FDA-required labeling summarizes certain data that the FDA relies on in its drug approval process. However, when determining coverage of specialty drugs, health care payers may consider dissimilar evidence.
To compare evidence cited by the largest U.S. commercial payers in their specialty drug coverage policies with evidence featured in the labeling of the indicated drugs.
We used the Tufts Medical Center Specialty Drug Evidence and Coverage Database (SPEC)—a database of specialty drug coverage policies issued by 17 of the 20 largest U.S. commercial health care payers—to identify coverage policies for drugs indicated for multiple sclerosis, rheumatoid arthritis, juvenile idiopathic arthritis, ankylosing spondylitis, and non-small cell lung cancer (NSCLC). These disease categories were selected because each was represented by multiple drugs. For each drug, we identified endpoints included in the clinical studies presented in the FDA-required labeling. Using SPEC, we identified randomized controlled trials (RCTs) and other clinical studies that at least 1 payer cited in its coverage policies for the included drugs. We reviewed the full text of each study to identify the endpoints reported. We categorized endpoints as identical to endpoints in the FDA-required labeling of the drugs; similar (e.g., a different measurement scale was used to evaluate the same endpoint); and different (the endpoint was not featured in the FDA-required labeling).

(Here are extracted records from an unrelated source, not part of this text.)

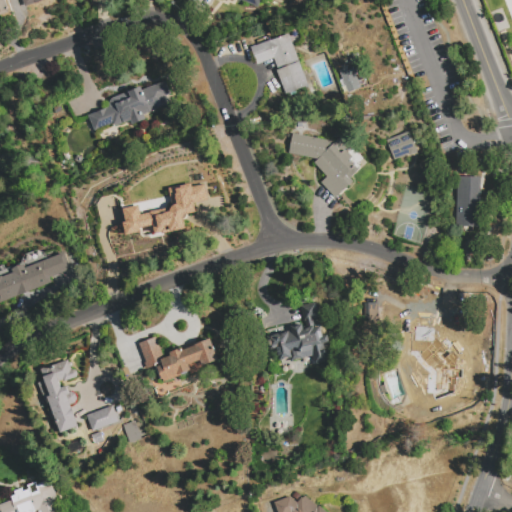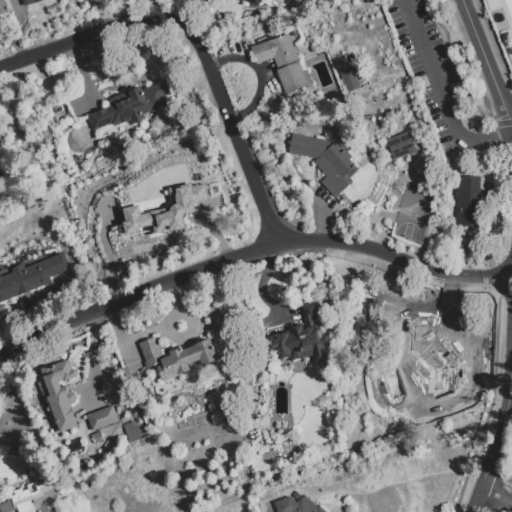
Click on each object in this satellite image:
building: (28, 2)
building: (30, 2)
building: (251, 2)
building: (252, 2)
building: (2, 7)
building: (3, 9)
road: (487, 60)
building: (281, 61)
building: (283, 61)
parking lot: (427, 65)
building: (349, 79)
road: (437, 80)
building: (131, 105)
building: (132, 106)
road: (496, 140)
building: (400, 145)
building: (326, 160)
building: (329, 161)
building: (467, 201)
building: (468, 202)
building: (164, 211)
building: (165, 211)
road: (395, 256)
building: (31, 272)
building: (31, 274)
road: (146, 334)
building: (300, 338)
building: (301, 339)
road: (1, 355)
building: (176, 357)
building: (178, 358)
building: (419, 361)
building: (421, 363)
building: (58, 394)
building: (59, 394)
building: (101, 418)
building: (103, 418)
building: (131, 431)
road: (499, 431)
road: (42, 437)
road: (495, 496)
building: (32, 499)
building: (36, 499)
building: (296, 505)
building: (296, 505)
road: (267, 510)
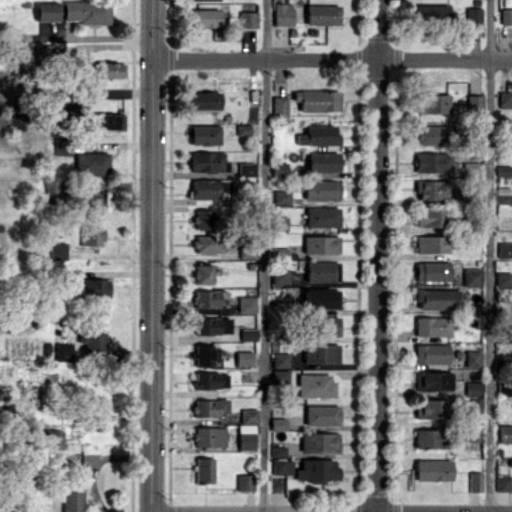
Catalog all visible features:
building: (200, 0)
building: (46, 11)
building: (85, 11)
building: (431, 12)
building: (282, 14)
building: (322, 14)
building: (506, 15)
building: (473, 16)
building: (205, 18)
building: (247, 19)
building: (44, 53)
road: (332, 59)
building: (111, 69)
building: (505, 98)
building: (204, 100)
building: (317, 100)
building: (432, 103)
building: (474, 103)
building: (279, 106)
building: (45, 116)
building: (107, 121)
building: (242, 129)
building: (204, 134)
building: (431, 134)
building: (318, 135)
building: (322, 161)
building: (207, 162)
building: (432, 162)
building: (91, 163)
building: (246, 168)
building: (470, 168)
building: (210, 188)
building: (320, 189)
building: (432, 189)
building: (502, 195)
building: (280, 196)
building: (90, 201)
building: (322, 216)
building: (428, 217)
building: (205, 219)
building: (279, 223)
building: (94, 238)
building: (320, 244)
building: (431, 244)
building: (504, 249)
building: (57, 250)
road: (151, 256)
road: (263, 256)
road: (377, 256)
road: (490, 256)
building: (321, 271)
building: (431, 271)
building: (204, 273)
building: (280, 275)
building: (472, 277)
building: (503, 278)
building: (86, 286)
building: (321, 298)
building: (438, 298)
building: (246, 304)
building: (211, 325)
building: (325, 326)
building: (432, 326)
building: (248, 334)
building: (92, 337)
building: (65, 351)
building: (320, 353)
building: (431, 353)
building: (205, 354)
building: (243, 358)
building: (472, 358)
building: (279, 359)
building: (280, 376)
building: (210, 380)
building: (431, 381)
building: (315, 385)
building: (475, 404)
building: (210, 407)
building: (429, 408)
building: (321, 414)
building: (248, 415)
building: (277, 423)
building: (471, 432)
building: (505, 433)
building: (208, 436)
building: (427, 438)
building: (52, 439)
building: (245, 439)
building: (319, 442)
building: (277, 450)
building: (281, 466)
building: (203, 470)
building: (317, 470)
building: (432, 470)
building: (244, 482)
building: (502, 482)
building: (71, 494)
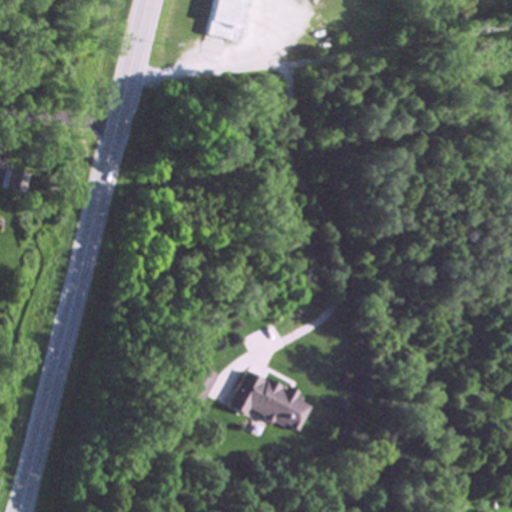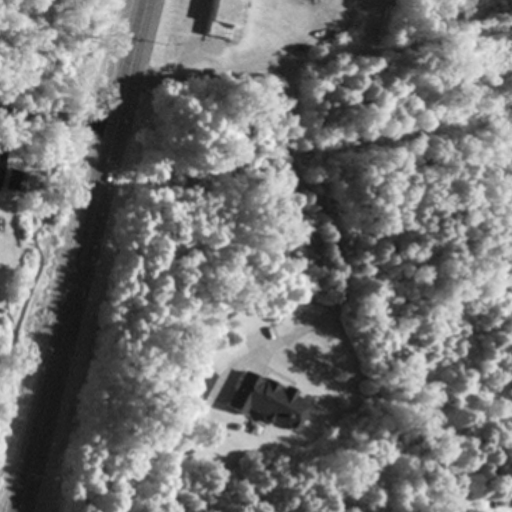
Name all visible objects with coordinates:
building: (223, 19)
road: (322, 55)
road: (59, 117)
road: (4, 142)
building: (13, 182)
road: (331, 218)
road: (82, 255)
building: (198, 384)
building: (266, 403)
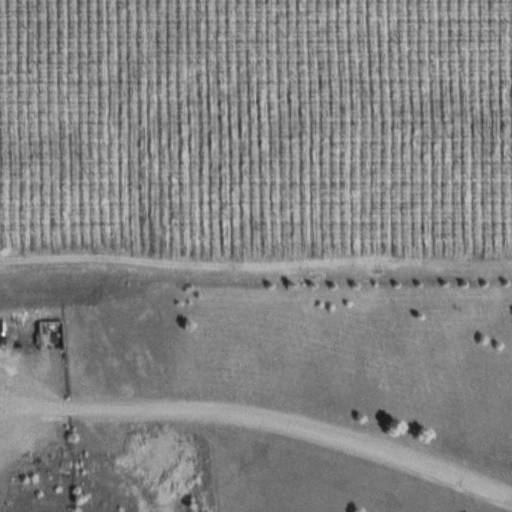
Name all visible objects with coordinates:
building: (54, 334)
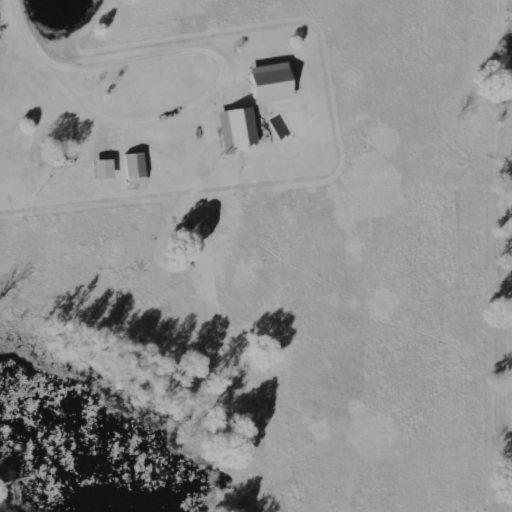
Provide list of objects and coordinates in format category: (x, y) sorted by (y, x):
building: (273, 82)
building: (238, 128)
building: (105, 168)
building: (136, 168)
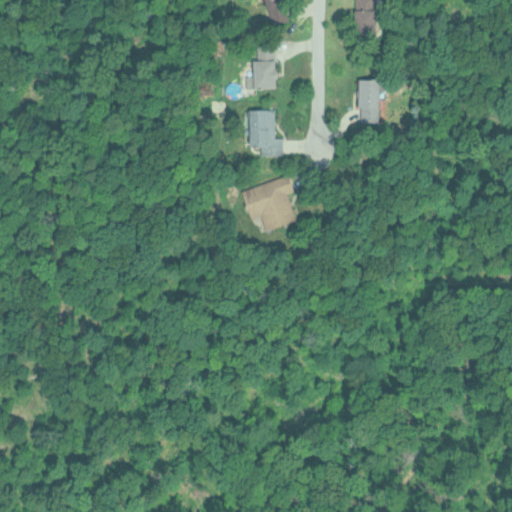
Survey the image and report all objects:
building: (277, 8)
building: (365, 15)
road: (316, 68)
building: (268, 72)
building: (370, 97)
building: (266, 131)
building: (273, 200)
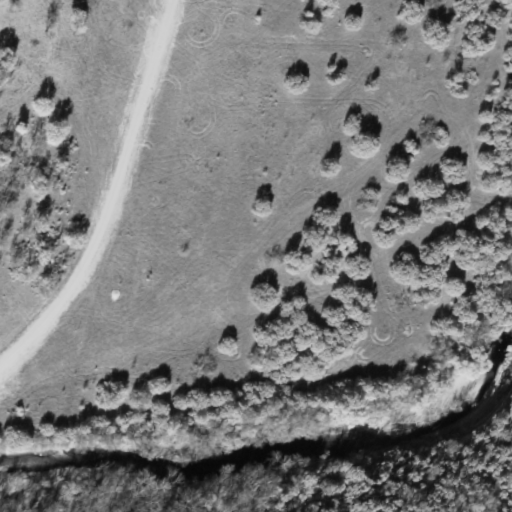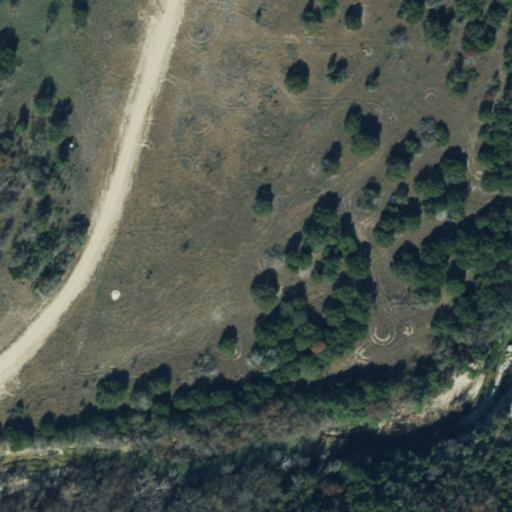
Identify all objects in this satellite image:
road: (105, 188)
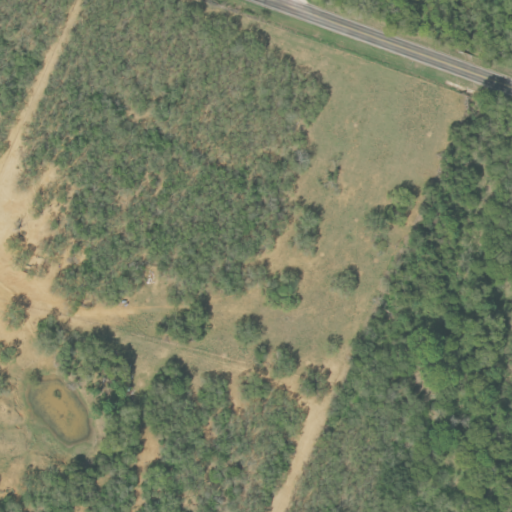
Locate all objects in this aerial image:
road: (289, 3)
road: (390, 42)
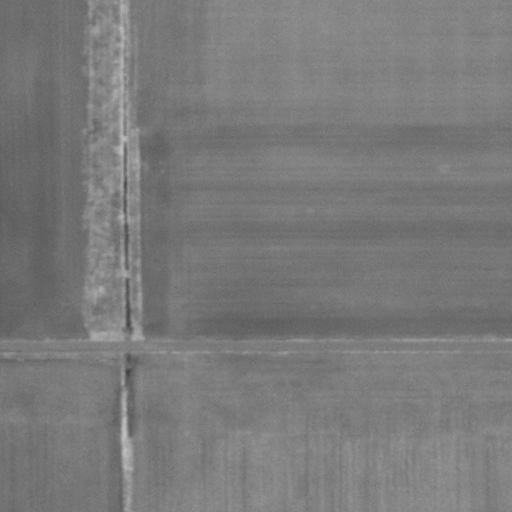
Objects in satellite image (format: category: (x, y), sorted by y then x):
road: (256, 335)
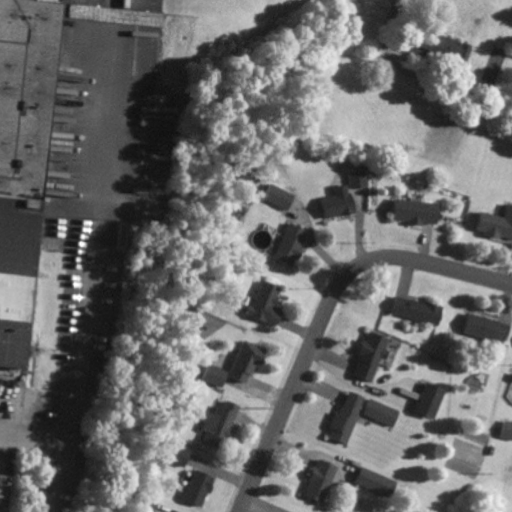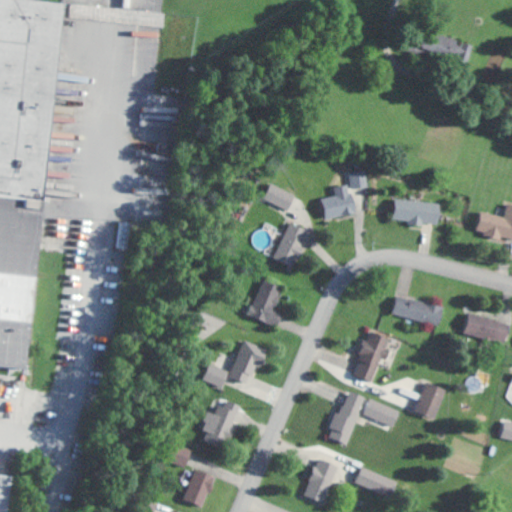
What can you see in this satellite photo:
road: (392, 59)
building: (26, 163)
building: (361, 179)
building: (282, 197)
building: (341, 206)
building: (419, 212)
building: (497, 224)
building: (125, 232)
building: (294, 244)
road: (97, 247)
building: (269, 304)
building: (420, 310)
road: (325, 314)
building: (488, 328)
building: (373, 356)
building: (250, 362)
building: (219, 376)
building: (433, 400)
building: (384, 412)
building: (350, 416)
building: (223, 422)
building: (509, 429)
building: (181, 453)
building: (323, 479)
building: (378, 482)
building: (202, 486)
building: (6, 491)
building: (298, 511)
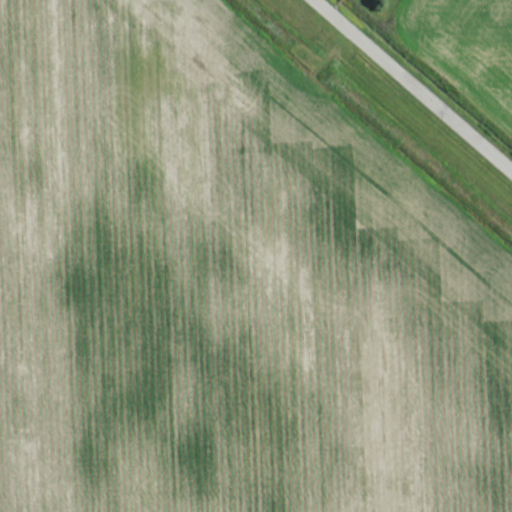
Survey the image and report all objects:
crop: (466, 45)
road: (414, 84)
railway: (372, 121)
crop: (230, 283)
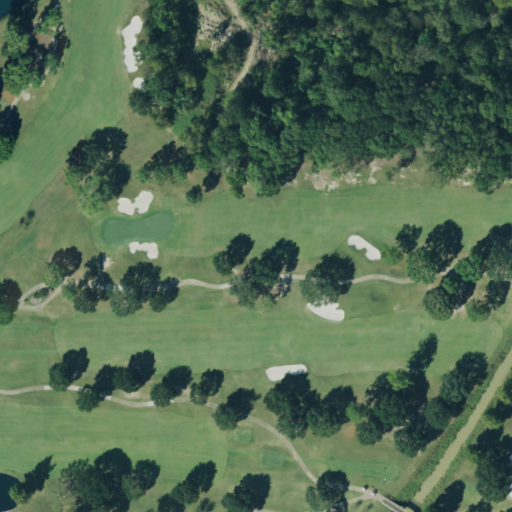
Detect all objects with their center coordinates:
park: (228, 296)
park: (228, 296)
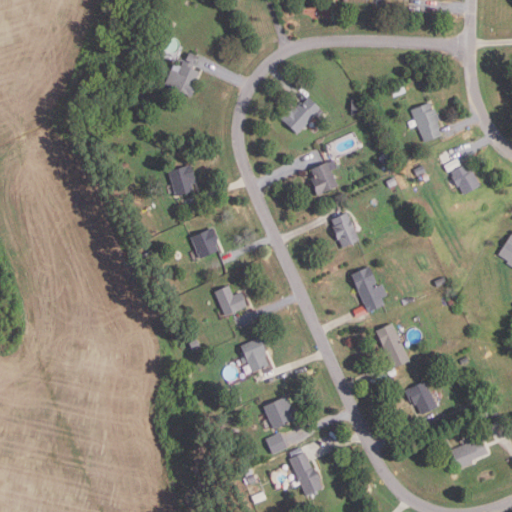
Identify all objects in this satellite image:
road: (442, 6)
road: (280, 25)
road: (491, 41)
building: (176, 74)
road: (226, 74)
building: (184, 75)
road: (282, 78)
road: (473, 81)
building: (399, 90)
building: (355, 105)
building: (301, 115)
building: (428, 122)
road: (463, 124)
road: (473, 148)
building: (390, 165)
building: (420, 170)
road: (284, 172)
building: (322, 177)
building: (426, 177)
building: (324, 178)
building: (463, 178)
building: (181, 179)
building: (466, 179)
building: (183, 180)
building: (392, 182)
road: (220, 190)
road: (307, 226)
building: (343, 229)
building: (345, 231)
road: (276, 239)
building: (204, 242)
building: (206, 243)
road: (252, 245)
building: (507, 250)
building: (506, 251)
building: (441, 281)
building: (367, 288)
building: (369, 289)
building: (228, 300)
building: (231, 301)
building: (451, 301)
road: (269, 308)
road: (339, 322)
building: (195, 344)
building: (391, 344)
building: (394, 344)
building: (254, 353)
building: (255, 355)
building: (464, 360)
road: (293, 365)
road: (363, 379)
building: (420, 397)
building: (422, 398)
building: (233, 401)
building: (487, 410)
building: (494, 410)
building: (278, 412)
building: (281, 413)
road: (321, 422)
road: (403, 433)
road: (506, 438)
road: (338, 442)
building: (275, 443)
building: (277, 443)
building: (469, 451)
building: (468, 452)
building: (249, 455)
building: (304, 472)
building: (306, 473)
building: (291, 485)
building: (259, 497)
road: (403, 505)
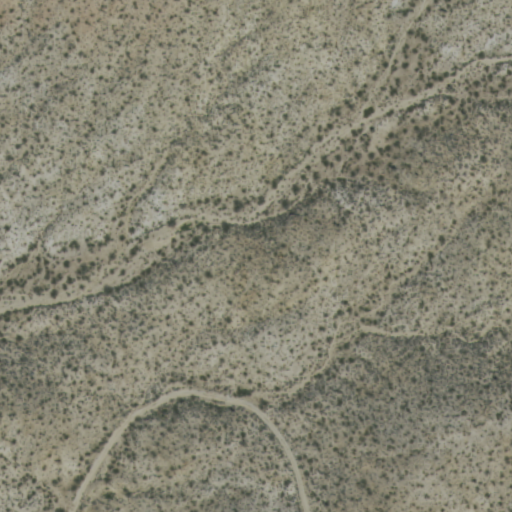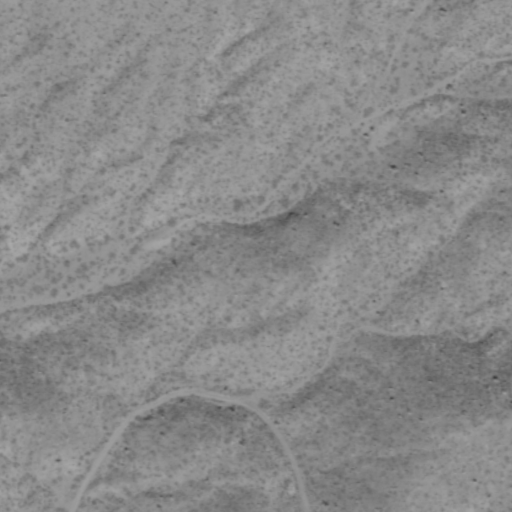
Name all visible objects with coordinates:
road: (216, 413)
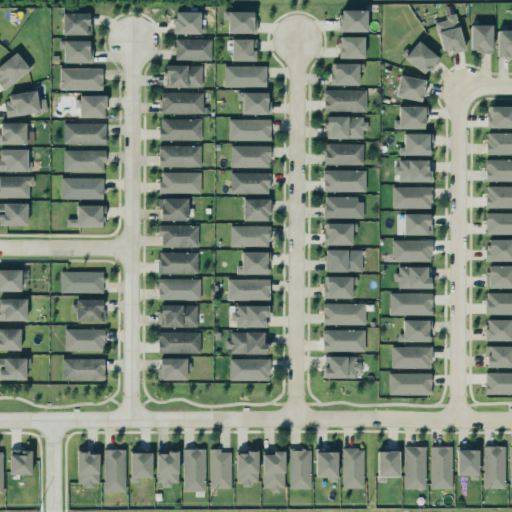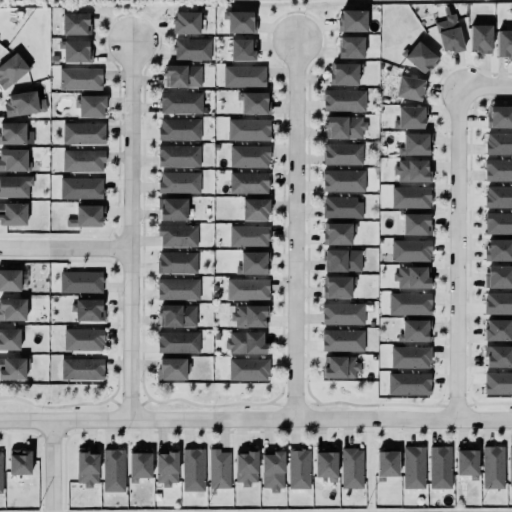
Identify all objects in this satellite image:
building: (350, 19)
building: (238, 20)
building: (349, 20)
building: (185, 21)
building: (238, 21)
building: (73, 22)
building: (186, 22)
building: (73, 23)
building: (446, 34)
building: (447, 34)
building: (477, 37)
building: (478, 37)
building: (501, 42)
building: (502, 42)
building: (349, 47)
building: (349, 47)
building: (191, 48)
building: (243, 48)
building: (74, 49)
building: (191, 49)
building: (240, 49)
building: (74, 50)
building: (415, 56)
building: (419, 57)
building: (9, 69)
building: (342, 73)
building: (343, 73)
building: (182, 74)
building: (182, 76)
building: (243, 76)
building: (245, 77)
building: (80, 78)
building: (81, 78)
building: (406, 87)
building: (408, 88)
building: (343, 100)
building: (343, 101)
building: (252, 102)
building: (21, 103)
building: (180, 103)
building: (253, 103)
building: (181, 104)
building: (89, 105)
building: (89, 105)
building: (409, 116)
building: (497, 116)
building: (498, 116)
building: (409, 117)
building: (343, 126)
building: (343, 127)
building: (179, 129)
building: (248, 129)
building: (248, 129)
building: (180, 130)
building: (83, 132)
building: (13, 133)
building: (14, 133)
building: (83, 133)
building: (415, 142)
building: (414, 143)
building: (497, 143)
building: (498, 143)
building: (342, 154)
building: (342, 154)
building: (178, 156)
building: (248, 156)
building: (249, 156)
building: (178, 157)
building: (12, 159)
building: (13, 160)
building: (83, 160)
building: (83, 160)
building: (410, 169)
building: (496, 169)
building: (497, 169)
building: (412, 170)
building: (342, 180)
building: (342, 181)
building: (178, 182)
building: (179, 182)
building: (248, 182)
building: (248, 182)
building: (14, 185)
building: (14, 186)
building: (81, 187)
building: (81, 188)
building: (496, 194)
building: (497, 196)
building: (410, 197)
building: (410, 197)
building: (341, 206)
building: (341, 207)
building: (170, 208)
building: (171, 208)
building: (253, 209)
building: (254, 209)
building: (12, 213)
building: (11, 214)
building: (85, 216)
building: (85, 216)
building: (497, 222)
building: (413, 223)
building: (414, 223)
building: (497, 223)
road: (459, 227)
road: (296, 230)
road: (131, 231)
building: (335, 232)
building: (336, 232)
building: (177, 235)
building: (177, 235)
building: (248, 236)
building: (248, 236)
road: (65, 248)
building: (410, 249)
building: (497, 249)
building: (497, 249)
building: (410, 250)
building: (341, 260)
building: (342, 260)
building: (176, 262)
building: (177, 262)
building: (250, 262)
building: (252, 262)
building: (497, 275)
building: (497, 275)
building: (411, 276)
building: (412, 276)
building: (7, 279)
building: (11, 280)
building: (80, 282)
building: (80, 282)
building: (334, 286)
building: (335, 286)
building: (176, 288)
building: (177, 289)
building: (246, 289)
building: (247, 289)
building: (409, 303)
building: (497, 303)
building: (497, 303)
building: (409, 304)
building: (10, 308)
building: (12, 309)
building: (86, 309)
building: (87, 309)
building: (342, 313)
building: (248, 314)
building: (342, 314)
building: (176, 315)
building: (176, 315)
building: (249, 315)
building: (495, 329)
building: (495, 329)
building: (413, 330)
building: (414, 330)
building: (7, 338)
building: (10, 339)
building: (82, 339)
building: (341, 339)
building: (247, 340)
building: (341, 340)
building: (82, 341)
building: (177, 342)
building: (177, 342)
building: (246, 342)
building: (495, 355)
building: (411, 356)
building: (495, 356)
building: (409, 357)
building: (340, 366)
building: (12, 367)
building: (338, 367)
building: (11, 368)
building: (82, 368)
building: (170, 368)
building: (171, 368)
building: (82, 369)
building: (247, 369)
building: (247, 369)
building: (407, 383)
building: (497, 383)
building: (408, 384)
building: (497, 384)
road: (256, 419)
building: (463, 461)
building: (15, 462)
building: (384, 463)
building: (463, 463)
building: (135, 464)
building: (323, 464)
building: (384, 464)
road: (53, 465)
building: (136, 465)
building: (322, 465)
building: (509, 465)
building: (0, 466)
building: (510, 466)
building: (163, 467)
building: (243, 467)
building: (351, 467)
building: (412, 467)
building: (438, 467)
building: (439, 467)
building: (492, 467)
building: (492, 467)
building: (83, 468)
building: (162, 468)
building: (243, 468)
building: (351, 468)
building: (412, 468)
building: (85, 469)
building: (191, 469)
building: (219, 469)
building: (219, 469)
building: (298, 469)
building: (299, 469)
building: (112, 470)
building: (112, 470)
building: (192, 470)
building: (270, 470)
building: (271, 471)
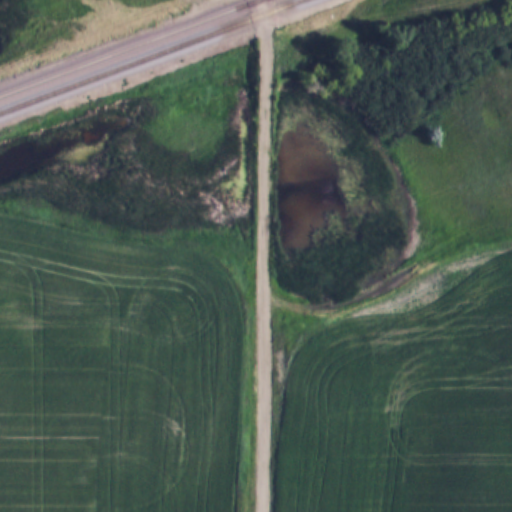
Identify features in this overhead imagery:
railway: (131, 49)
railway: (152, 56)
road: (263, 256)
road: (388, 293)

We included 41 drugs and reviewed 348 studies (246 RCTs and 102 other clinical studies). Of 2,237 endpoints, 63% were categorized as identical, 26% as similar, and 12% as different. Rheumatoid arthritis was the indication with the largest proportion of endpoints categorized as identical (74% of endpoints in the RCTs cited by payers; 59% of endpoints in the other clinical studies cited by payers). NSCLC was the indication with the largest proportion of endpoints categorized as different (33% of end-points in the RCTs cited by payers; 37% of endpoints in the other clinical studies cited by payers).
Payers often report reviewing clinical evidence that goes beyond information included in FDA-required labeling. Our findings suggest that the FDA should continue engaging with the manufacturer and payer communities to appropriately facilitate communication of information necessary to allow for informed coverage decisions.
This study was funded by an unrestricted grant from the Pharmaceutical Research and Manufacturers of America. The authors work with The Center for the Evaluation of Value and Risk in Health, which is partially supported through the CEA Registry Sponsorship program; the CEA Registry has received funding from the National Science Foundation, National Library of Medicine, Agency for Healthcare Research and Quality, Centers for Disease Control and Prevention, and a variety of pharmaceutical and device companies that subscribe to the data. Chambers reports personal fees from Health Advances, Ernst & Young, Magellan Health, Summit Therapeutics, and Sanofi-Aventis, unrelated to this study. Neumann reports past advisory board work with Amgen, Avexis, Axovant, Bayer, Bluebird, Congressional Budget Office, Janssen, Merck, Novo Nordisk, Pacira, Paratek, and Sage; consulting work for Boston Health Economics, GSK, Precision Health Economics, Veritech, and Vertex; speaker fees from AbbVie, Celgene, and Roche; and grants from the Alzheimer’s Association, Amgen, Gates, Lundbeck, NIH, NPC, and Sage, all unrelated to this study. The other authors have nothing to disclose.